This week many of us will be traveling to spend the Thanksgiving holiday with friends or family, some by plane and others by car, and most of us will have food in hand as we make our way to dinner. Traveling with food has its own set of challenges, which brings up many questions that need answering. Here are five solutions to common questions about traveling with food.

Traveling with Food by Airplane

What can I pack to eat on the plane?

Fighting hunger on a five-hour plane ride is not the best way to start your vacation. Most airports have food and snacks available for purchase past the security gate, but be prepared to pay a premium for prepackaged food. Instead pack individually packed snacks, like granola bars or sandwiches.

TSA still restricts gels and liquids over three ounces, so be mindful of packing foods like peanut butter or hummus in large volumes. For kids, those fruit and vegetable pouches are a great option and can be frozen before flying to keep them cold.

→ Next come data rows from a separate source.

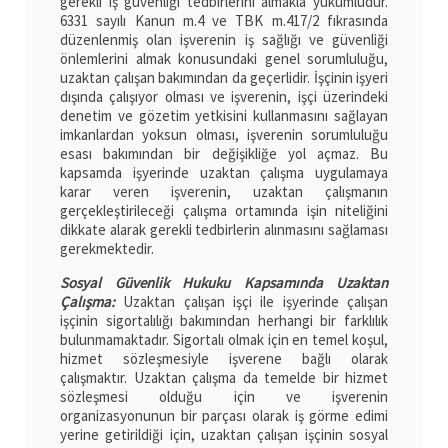
gerekli iş güvenliği tedbirlerini almakla yükümlüdür.
6331 sayılı Kanun m.4 ve TBK m.417/2 fıkrasında
düzenlenmiş olan işverenin iş sağlığı ve güvenliği
önlemlerini almak konusundaki genel sorumluluğu,
uzaktan çalışan bakımından da geçerlidir. İşçinin işyeri
dışında çalışıyor olması ve işverenin, işçi üzerindeki
denetim ve gözetim yetkisini kullanmasını sağlayan
imkanlardan yoksun olması, işverenin sorumluluğu
esası bakımından bir değişikliğe yol açmaz. Bu
kapsamda işyerinde uzaktan çalışma uygulamaya
karar veren işverenin, uzaktan çalışmanın
gerçekleştirileceği çalışma ortamında işin niteliğini
dikkate alarak gerekli tedbirlerin alınmasını sağlaması
gerekmektedir.
Sosyal Güvenlik Hukuku Kapsamında Uzaktan
Çalışma:
Uzaktan çalışan işçi ile işyerinde çalışan
işçinin sigortalılığı bakımından herhangi bir farklılık
bulunmamaktadır. Sigortalı olmak için en temel koşul,
hizmet sözleşmesiyle işverene bağlı olarak
çalışmaktır. Uzaktan çalışma da temelde bir hizmet
sözleşmesi olduğu için ve işverenin
organizasyonunun bir parçası olarak iş görme edimi
yerine getirildiği için, uzaktan çalışan işçinin sosyal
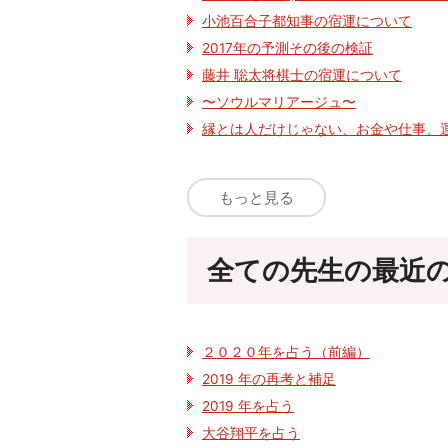
小池百合子都知事の宿運について
2017年の予測その後の検証
藤井 聡太将棋士の宿運について
〜ソウルマリアージュ〜
縁とは人だけじゃない、お金や仕事、
もっと見る
全ての先生の最近
２０２０年を占う（前編）
2019 年の再考と補足
2019 年を占う
大谷翔平を占う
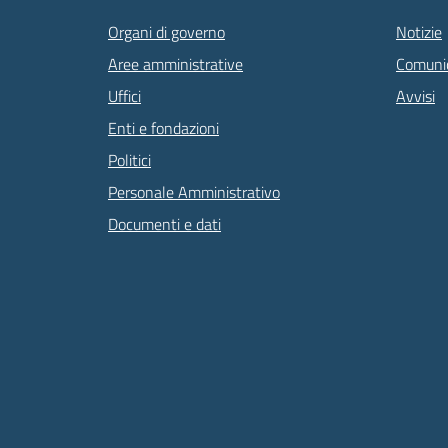
Organi di governo
Notizie
Aree amministrative
Comunic
Uffici
Avvisi
Enti e fondazioni
Politici
Personale Amministrativo
Documenti e dati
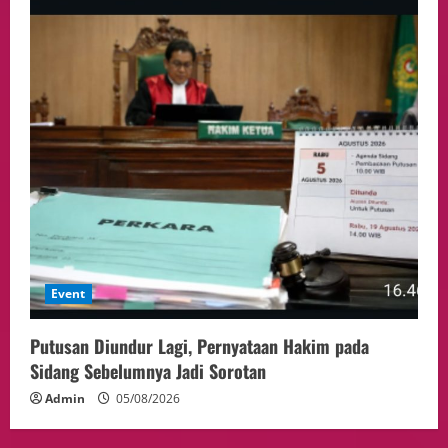
Event
Putusan Diundur Lagi, Pernyataan Hakim pada
Sidang Sebelumnya Jadi Sorotan
Admin
05/08/2026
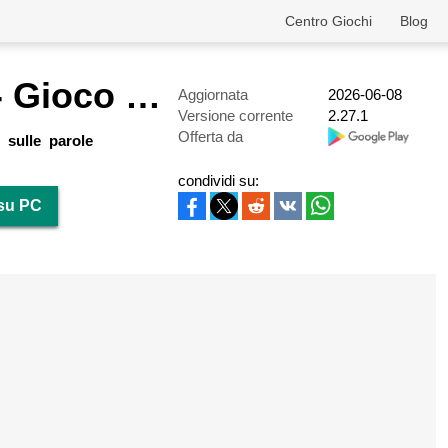
Centro Giochi
Blog
Zen Word® - Gioco di puzzle
Aggiornata
2026-06-08
Versione corrente
2.27.1
Offerta da
 sulle parole
condividi su:
 su PC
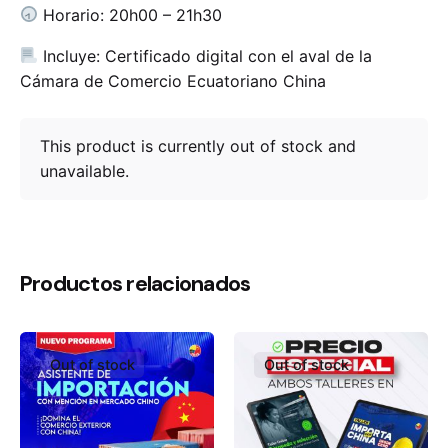
Horario: 20h00 – 21h30
Incluye: Certificado digital con el aval de la
Cámara de Comercio Ecuatoriano China
This product is currently out of stock and
unavailable.
Productos relacionados
Out of stock
Out of stock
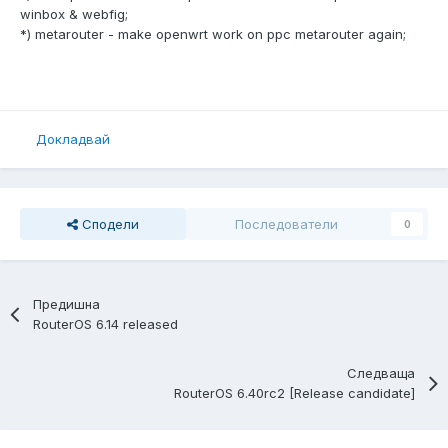
winbox & webfig;
*) metarouter - make openwrt work on ppc metarouter again;
Докладвай
Сподели
Последователи
0
Предишна
RouterOS 6.14 released
Следваща
RouterOS 6.40rc2 [Release candidate]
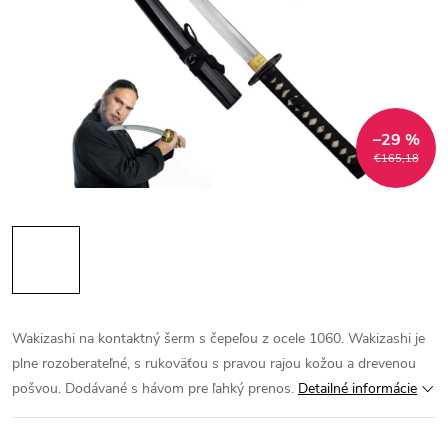
–29 %
€165,18
Wakizashi na kontaktný šerm s čepeľou z ocele 1060. Wakizashi je
plne rozoberateľné, s rukoväťou s pravou rajou kožou a drevenou
pošvou. Dodávané s hávom pre ľahký prenos.
Detailné informácie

Can I carry on a pie or wine?

Pie, yes; wine, no. Check TSA website for specific guidelines, but wine and other liquids like olive oil and hot sauce should be packed in your checked luggage. Pies and cakes can be carried on, but it’s best to package them in an easy-to-open container rather than tightly wrapped.

Can I pack my knives/thermometer/turkey baster for flying?

I’m flying to Seattle to cook Thanksgiving for my family, and my probe thermometer and chef’s knife are coming with me. Knives can fly on checked baggage only. Use a knife guard and wrap knives in a clean kitchen towel (or a knife roll, if you have it) to ensure they don’t do any damage to your luggage.

Traveling with Food by Train or Automobile

What do I bring to a dinner three hours away?

If you’re traveling over the river and through the woods to Aunt Luella’s for Thanksgiving dinner, bring a side dish that can be stored at room temperature and served at room temperature. Rolls, slaw, or cranberry sauce are the way to go for longer rides. Pies, cakes, and wine also travel well. If your insist on bringing something that needs to be temperature controlled, invest in a small cooler.

How do I pack my casserole for transporting?

Speaking as someone who accidentally spilled a holiday ham all over the trunk of her car, there’s nothing worse than spilling holiday food in the car. To ensure that your dinner contribution doesn’t end up on the floor, secure the casserole dish or crock pot in a crate or cooler. Wrap warm dishes in towels to prevent leaks and help insulate them.